(Source texts of formatted documents)
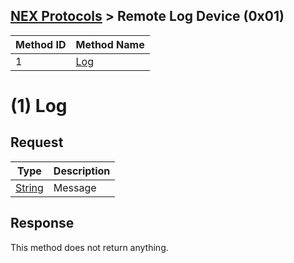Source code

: [NEX Protocols](NEX-Protocols.md) > Remote Log Device (0x01)
---

| Method ID | Method Name |
| --- | --- |
| 1 | [Log](#1-log) |

# (1) Log
## Request
| Type | Description |
| --- | --- |
| [String] | Message |

## Response
This method does not return anything.

[String]: NEX-Common-Types.md#string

**EXERCISE AIM:** Repeat the source text of every item above character for character, leaving out the pictures.

**SOLVED EXERCISE:**
Source code

: [NEX Protocols](NEX-Protocols.md) > Remote Log Device (0x01)
---

| Method ID | Method Name |
| --- | --- |
| 1 | [Log](#1-log) |

# (1) Log
## Request
| Type | Description |
| --- | --- |
| [String] | Message |

## Response
This method does not return anything.

[String]: NEX-Common-Types.md#string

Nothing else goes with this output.